ここで人に話しかけられるのは、初めてかもしれない。
「どうして、ここに?」
「私が死んだ理由が、聞きたいの?それは、原因、それとも、方法?」
男は少しだけ肩をすくめた。
どちらでもいい、そんな感じだ。
天気の話でもしているように、私の死因を聞いてくる。
藪から棒に何かとむっとしたが、まあ、他に話題もないのだろう。だって、何もない町なのだから。
私も肩をすくめて前を見た。
男はフードを被った頭をわずかに傾げて、私を促す。
「ありふれたことだと、笑わないでね。

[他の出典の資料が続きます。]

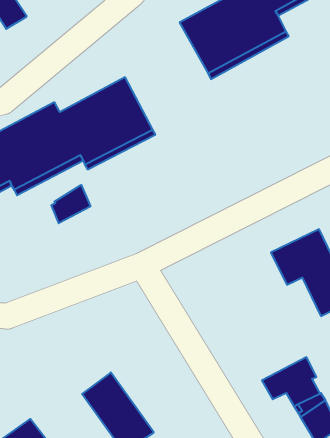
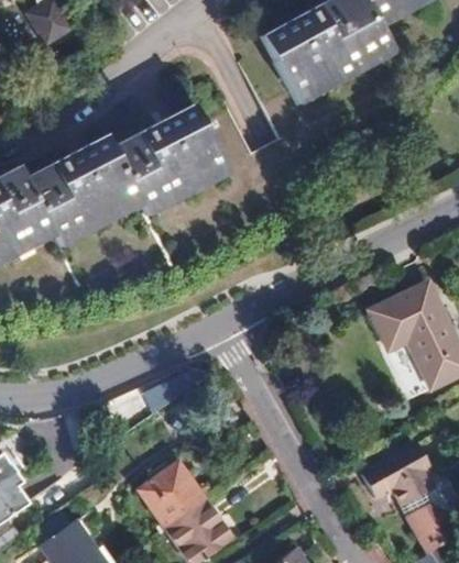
building: [51,185,90,223] -> none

失恋?違うわ。私に、興味が、なくなったんだって。もう、なんとも思っていないんだと、そう言われたの。酷いでしょう」
そうだ。あれは、失恋なんかじゃない。
ただ、一方的に、放り出されて捨てられたのだ。
失ったものは、恋ではなかった。
放り出されて転がり落ちたのは、私の、心だ。
「嫌われた方が、まだいいわ。それで、何もかも厭になって」
自分の指先が無意識に、首筋に残った赤黒い痕を撫でているのに気が付いて、ぎゅっと手を結んだ。
「だから、死んだの」
笑った私を、男はじっと見ていた。